Ariel Biasong Salamanes, a 42-year-old native of the Philippines who worked for QlikTech Singapore from 2012 to 2017, pleaded guilty in a Singapore court Sept. 24 to siphoning $3.57 million from QlikTech Singapore. The sentencing was levied a day later.
Salamanes pleaded guilty to 15 counts, including falsification of accounts. An additional 267 counts were considered.
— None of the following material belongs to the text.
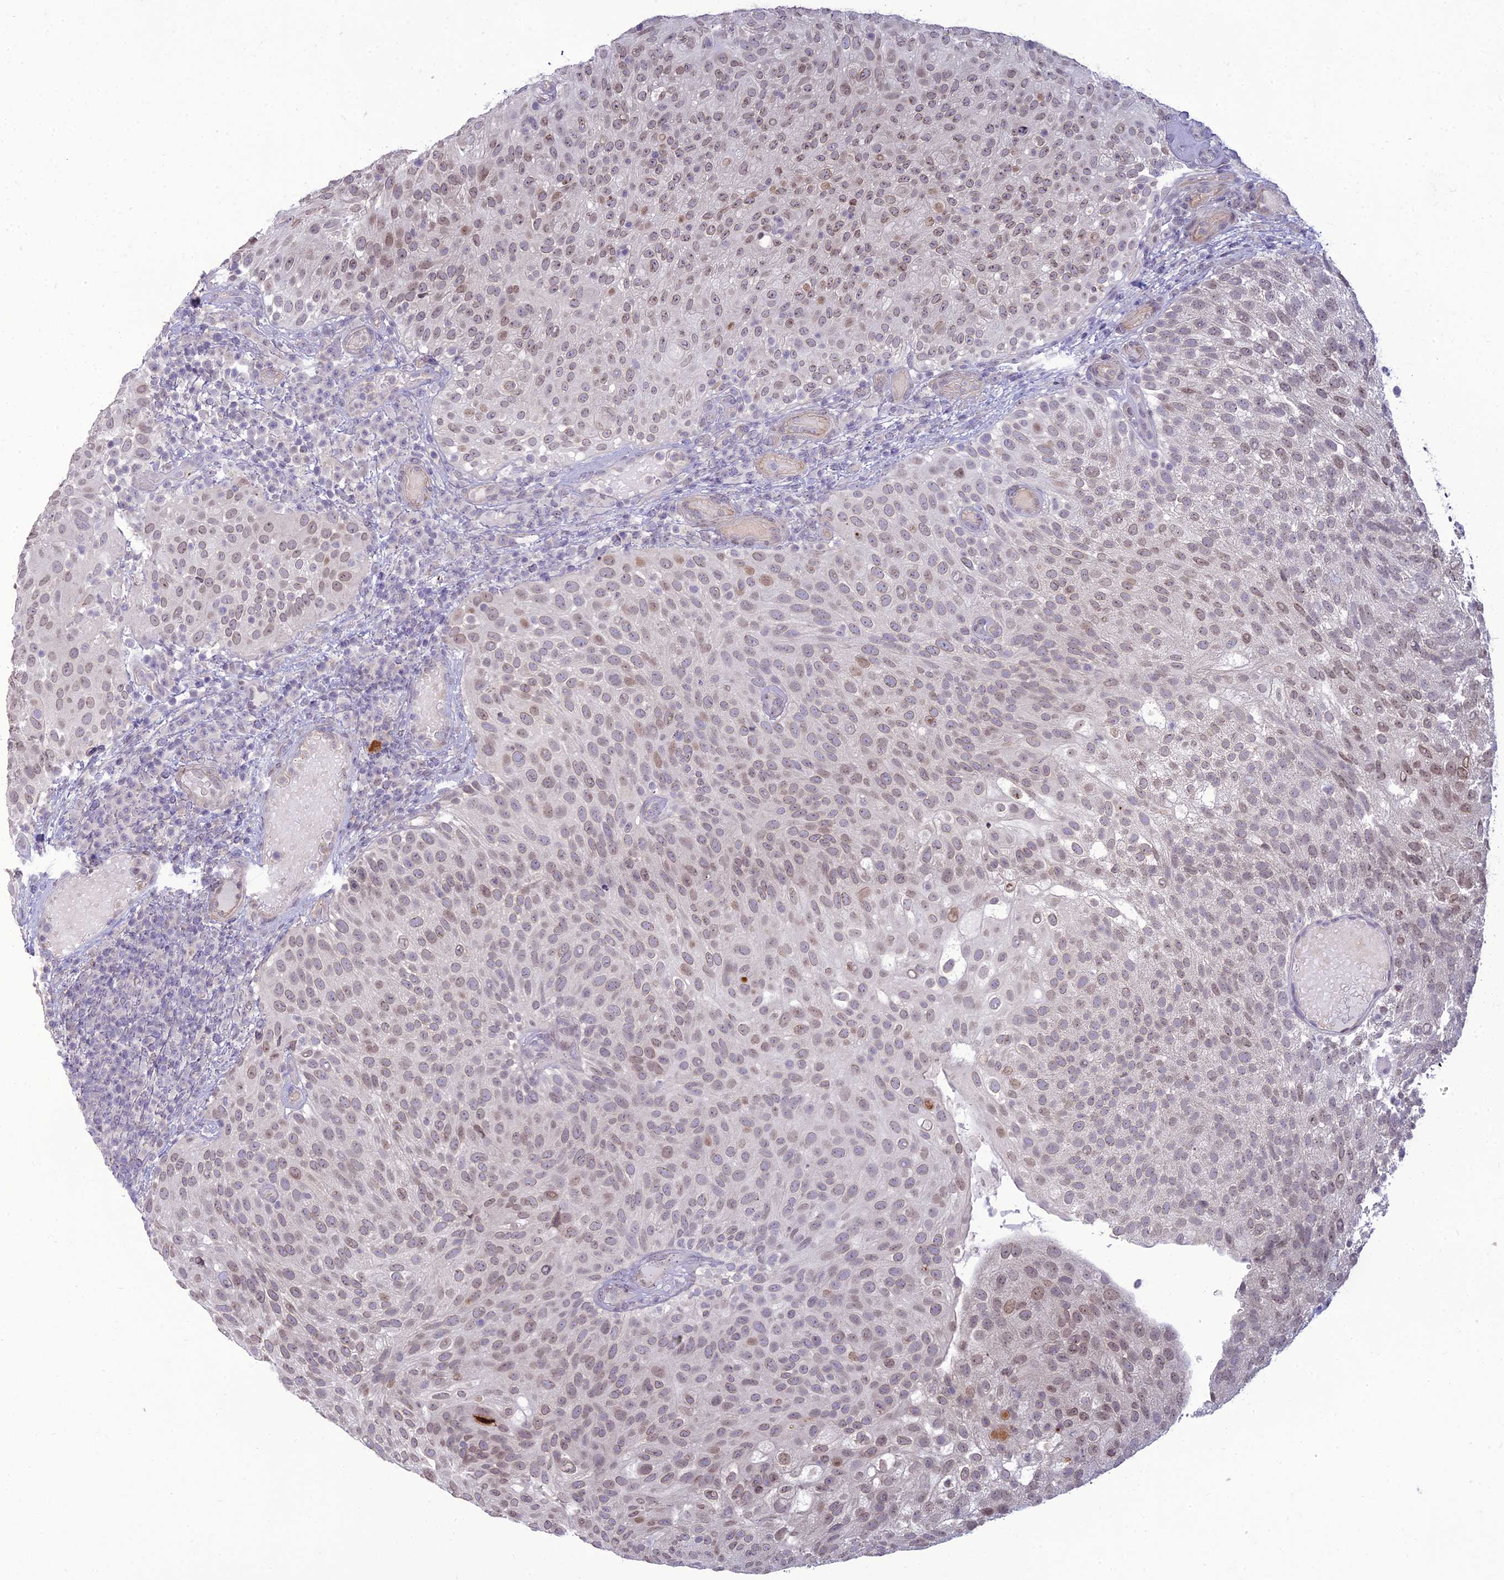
{"staining": {"intensity": "moderate", "quantity": "25%-75%", "location": "nuclear"}, "tissue": "urothelial cancer", "cell_type": "Tumor cells", "image_type": "cancer", "snomed": [{"axis": "morphology", "description": "Urothelial carcinoma, Low grade"}, {"axis": "topography", "description": "Urinary bladder"}], "caption": "The photomicrograph shows immunohistochemical staining of urothelial cancer. There is moderate nuclear positivity is seen in approximately 25%-75% of tumor cells. (brown staining indicates protein expression, while blue staining denotes nuclei).", "gene": "DTX2", "patient": {"sex": "male", "age": 78}}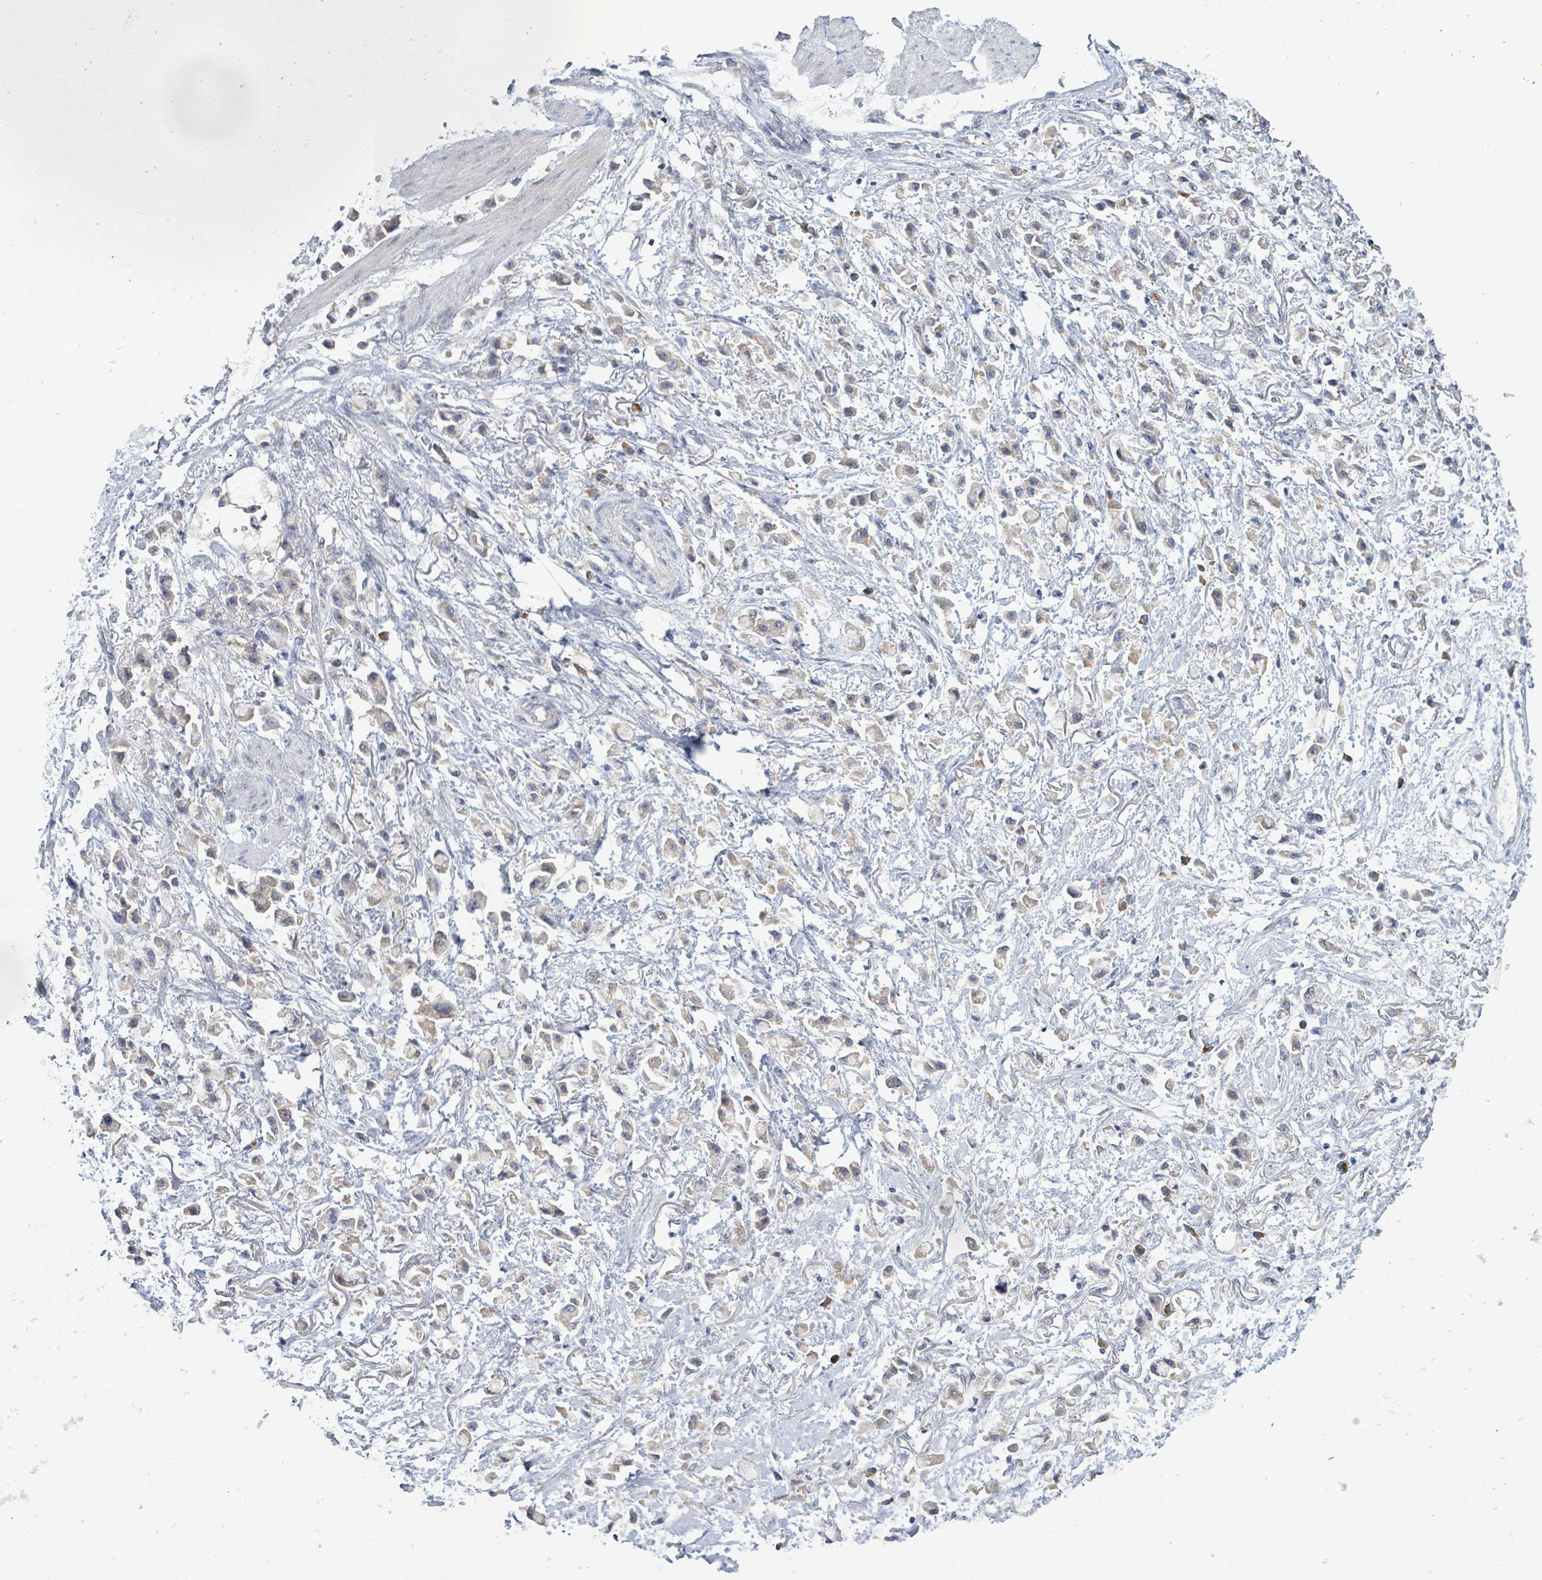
{"staining": {"intensity": "weak", "quantity": "<25%", "location": "cytoplasmic/membranous"}, "tissue": "stomach cancer", "cell_type": "Tumor cells", "image_type": "cancer", "snomed": [{"axis": "morphology", "description": "Adenocarcinoma, NOS"}, {"axis": "topography", "description": "Stomach"}], "caption": "Immunohistochemistry (IHC) of human adenocarcinoma (stomach) demonstrates no staining in tumor cells.", "gene": "ATP13A1", "patient": {"sex": "female", "age": 81}}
In a statement provided to SearchBusinessAnalytics, Qlik, a business intelligence software vendor founded in Sweden and now based in King of Prussia, Penn., said: “This incident occurred over two years ago. Qlik investigated, cooperated with the authorities and received insurance settlement at the time. We consider the matter closed and are satisfied with the result.”
Meanwhile, Donald Farmer, principal at TreeHive Strategy in Seattle and a former longtime Qlik employee, tweeted, "It's a desperately awful story. I feel terrible for everyone."
Salamanes reportedly handled the bookkeeping and accounts payable and receivable duties for QlikTech Singapore's sales and marketing department. With access to QlikTech Singapore's checkbooks and the authority to approve checks of up to $10,000, he signed off on 451 company checks from April 2013 through June 2017 and deposited them into his own bank account before funneling most of the money back to The Philippines.
Singapore's Commercial Affairs Department reportedly launched an investigation on June 13, 2017, after the agency received information that Salamanes may have taken money from QlikTech Singapore and deposited it into his own account.
Qlik reportedly began its own investigation at the same time and eventually filed a police report, and while Salamanes has not paid any of the money back, Qlik has claimed approximately $3.9 million from fraud insurance.
Of the $3.57 million, Salamanes' lawyer, Christine Sekhon, reportedly told the court Salamanes gave $1.88 million to friends and relatives, including money to pay the medication costs for a friend's children and for the education of others.
During sentencing, however, District Judge Ong Luan Tze said, as quoted by Singapore English language news site Today, "The point is that the money was not yours to give away to begin with."